**EXERCISE REQUIREMENTS**:
Show every line from the entries that follow which holds the word "input".
Content starts
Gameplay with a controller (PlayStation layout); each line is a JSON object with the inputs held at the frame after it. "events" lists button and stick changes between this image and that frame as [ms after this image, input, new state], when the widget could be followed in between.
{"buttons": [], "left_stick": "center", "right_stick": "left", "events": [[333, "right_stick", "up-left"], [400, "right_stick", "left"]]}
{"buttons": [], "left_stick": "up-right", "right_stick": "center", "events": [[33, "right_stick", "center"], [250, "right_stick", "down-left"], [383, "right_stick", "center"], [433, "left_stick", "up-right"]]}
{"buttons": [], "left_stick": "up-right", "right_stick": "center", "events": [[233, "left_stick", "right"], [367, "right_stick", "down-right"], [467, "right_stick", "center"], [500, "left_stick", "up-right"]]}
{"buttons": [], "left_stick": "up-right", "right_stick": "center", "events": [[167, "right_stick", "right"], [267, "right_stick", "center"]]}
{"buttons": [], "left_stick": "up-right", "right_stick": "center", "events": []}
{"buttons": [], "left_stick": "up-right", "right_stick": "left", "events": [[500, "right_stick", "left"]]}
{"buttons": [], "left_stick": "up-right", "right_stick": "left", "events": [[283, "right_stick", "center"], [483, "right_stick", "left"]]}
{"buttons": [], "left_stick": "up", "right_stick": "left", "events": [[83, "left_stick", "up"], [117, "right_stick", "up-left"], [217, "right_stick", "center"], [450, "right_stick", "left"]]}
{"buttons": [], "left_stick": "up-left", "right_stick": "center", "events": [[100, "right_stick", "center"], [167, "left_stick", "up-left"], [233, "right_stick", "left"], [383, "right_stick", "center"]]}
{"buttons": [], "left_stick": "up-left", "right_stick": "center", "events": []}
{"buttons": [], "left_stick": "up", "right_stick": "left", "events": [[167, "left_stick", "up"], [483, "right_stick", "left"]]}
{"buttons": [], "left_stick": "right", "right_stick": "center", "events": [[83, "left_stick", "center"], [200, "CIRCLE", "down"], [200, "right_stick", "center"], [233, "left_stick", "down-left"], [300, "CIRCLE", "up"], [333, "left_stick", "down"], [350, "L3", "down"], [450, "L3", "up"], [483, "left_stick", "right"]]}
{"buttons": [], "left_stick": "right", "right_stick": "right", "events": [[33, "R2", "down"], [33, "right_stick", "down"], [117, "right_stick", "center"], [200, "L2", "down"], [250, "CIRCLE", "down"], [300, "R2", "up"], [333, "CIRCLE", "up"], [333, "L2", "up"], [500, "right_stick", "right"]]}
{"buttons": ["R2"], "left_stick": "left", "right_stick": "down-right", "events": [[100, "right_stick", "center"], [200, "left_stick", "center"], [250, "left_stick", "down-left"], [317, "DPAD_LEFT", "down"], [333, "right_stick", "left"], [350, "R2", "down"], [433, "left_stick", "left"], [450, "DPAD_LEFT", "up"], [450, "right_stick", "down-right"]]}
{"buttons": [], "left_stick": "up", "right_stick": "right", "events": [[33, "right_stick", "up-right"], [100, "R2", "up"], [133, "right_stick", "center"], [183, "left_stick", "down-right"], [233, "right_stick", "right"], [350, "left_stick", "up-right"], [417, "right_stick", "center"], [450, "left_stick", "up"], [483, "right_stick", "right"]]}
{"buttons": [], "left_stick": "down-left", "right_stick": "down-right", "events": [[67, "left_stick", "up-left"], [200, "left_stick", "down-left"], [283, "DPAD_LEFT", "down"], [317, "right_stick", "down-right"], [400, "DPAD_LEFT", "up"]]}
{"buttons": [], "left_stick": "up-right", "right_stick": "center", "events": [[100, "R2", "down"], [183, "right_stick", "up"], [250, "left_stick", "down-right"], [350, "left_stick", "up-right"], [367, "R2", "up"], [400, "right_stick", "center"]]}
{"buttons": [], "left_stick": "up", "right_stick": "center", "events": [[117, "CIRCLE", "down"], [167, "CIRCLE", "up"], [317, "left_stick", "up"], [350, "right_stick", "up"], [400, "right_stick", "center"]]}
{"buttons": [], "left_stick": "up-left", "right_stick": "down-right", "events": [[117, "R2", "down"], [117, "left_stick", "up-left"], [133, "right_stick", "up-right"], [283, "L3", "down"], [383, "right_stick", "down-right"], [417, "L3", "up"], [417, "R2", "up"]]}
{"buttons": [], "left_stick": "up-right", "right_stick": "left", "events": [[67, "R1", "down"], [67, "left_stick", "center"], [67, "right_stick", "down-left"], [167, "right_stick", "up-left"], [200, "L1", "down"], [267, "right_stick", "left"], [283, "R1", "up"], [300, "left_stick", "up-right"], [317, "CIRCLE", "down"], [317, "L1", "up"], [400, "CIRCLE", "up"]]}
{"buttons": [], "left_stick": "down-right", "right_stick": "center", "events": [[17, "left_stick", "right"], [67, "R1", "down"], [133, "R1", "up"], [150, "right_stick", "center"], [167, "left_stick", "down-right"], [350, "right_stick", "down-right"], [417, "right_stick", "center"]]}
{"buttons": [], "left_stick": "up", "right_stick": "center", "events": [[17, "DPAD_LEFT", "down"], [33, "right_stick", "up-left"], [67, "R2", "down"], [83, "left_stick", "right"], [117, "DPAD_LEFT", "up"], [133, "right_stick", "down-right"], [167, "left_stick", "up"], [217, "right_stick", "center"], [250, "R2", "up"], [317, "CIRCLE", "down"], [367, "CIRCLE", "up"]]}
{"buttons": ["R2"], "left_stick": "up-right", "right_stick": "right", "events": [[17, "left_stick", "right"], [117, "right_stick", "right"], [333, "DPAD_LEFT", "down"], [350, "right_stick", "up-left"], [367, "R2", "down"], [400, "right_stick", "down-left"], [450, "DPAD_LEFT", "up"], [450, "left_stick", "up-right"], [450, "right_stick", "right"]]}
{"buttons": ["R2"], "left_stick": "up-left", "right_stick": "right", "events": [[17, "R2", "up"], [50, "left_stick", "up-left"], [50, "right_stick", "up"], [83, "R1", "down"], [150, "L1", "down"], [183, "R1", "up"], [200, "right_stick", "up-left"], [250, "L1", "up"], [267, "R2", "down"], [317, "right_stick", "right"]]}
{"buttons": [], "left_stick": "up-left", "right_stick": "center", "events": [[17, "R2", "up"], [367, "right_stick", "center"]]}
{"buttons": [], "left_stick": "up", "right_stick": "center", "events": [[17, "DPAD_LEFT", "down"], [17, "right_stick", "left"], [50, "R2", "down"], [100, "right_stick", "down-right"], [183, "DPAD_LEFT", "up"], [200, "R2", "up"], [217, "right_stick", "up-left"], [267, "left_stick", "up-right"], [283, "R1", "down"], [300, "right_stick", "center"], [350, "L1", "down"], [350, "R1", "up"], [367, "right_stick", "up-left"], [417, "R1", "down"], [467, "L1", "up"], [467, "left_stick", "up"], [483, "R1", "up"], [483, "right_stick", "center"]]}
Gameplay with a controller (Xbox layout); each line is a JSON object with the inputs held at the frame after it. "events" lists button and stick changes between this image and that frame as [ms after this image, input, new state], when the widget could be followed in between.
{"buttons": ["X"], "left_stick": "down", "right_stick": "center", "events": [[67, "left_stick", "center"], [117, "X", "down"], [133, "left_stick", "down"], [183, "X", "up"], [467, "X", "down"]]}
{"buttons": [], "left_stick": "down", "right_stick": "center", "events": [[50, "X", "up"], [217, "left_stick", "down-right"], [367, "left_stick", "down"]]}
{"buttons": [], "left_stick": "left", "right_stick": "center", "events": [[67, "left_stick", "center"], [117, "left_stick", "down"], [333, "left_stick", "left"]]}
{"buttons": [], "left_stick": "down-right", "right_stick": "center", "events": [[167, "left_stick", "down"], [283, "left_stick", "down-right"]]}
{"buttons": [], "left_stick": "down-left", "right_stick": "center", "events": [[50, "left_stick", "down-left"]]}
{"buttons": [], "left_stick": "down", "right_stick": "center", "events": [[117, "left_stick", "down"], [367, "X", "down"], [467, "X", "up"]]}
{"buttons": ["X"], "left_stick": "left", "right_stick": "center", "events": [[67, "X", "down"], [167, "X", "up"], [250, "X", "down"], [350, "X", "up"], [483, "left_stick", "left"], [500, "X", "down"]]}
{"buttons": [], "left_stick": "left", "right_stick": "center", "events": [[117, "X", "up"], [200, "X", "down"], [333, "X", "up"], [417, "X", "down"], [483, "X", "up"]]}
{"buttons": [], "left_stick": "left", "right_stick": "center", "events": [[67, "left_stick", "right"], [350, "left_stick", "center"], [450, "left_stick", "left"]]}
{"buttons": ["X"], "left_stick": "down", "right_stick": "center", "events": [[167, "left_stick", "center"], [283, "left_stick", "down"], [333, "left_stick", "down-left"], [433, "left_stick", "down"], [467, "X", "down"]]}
Content ends
**RESPONSE FOR THIS EXERCISE**:
Gameplay with a controller (PlayStation layout); each line is a JSON object with the inputs held at the frame after it. "events" lists button and stick changes between this image and that frame as [ms after this image, input, new state], when the widget could be followed in between.
Gameplay with a controller (Xbox layout); each line is a JSON object with the inputs held at the frame after it. "events" lists button and stick changes between this image and that frame as [ms after this image, input, new state], when the widget could be followed in between.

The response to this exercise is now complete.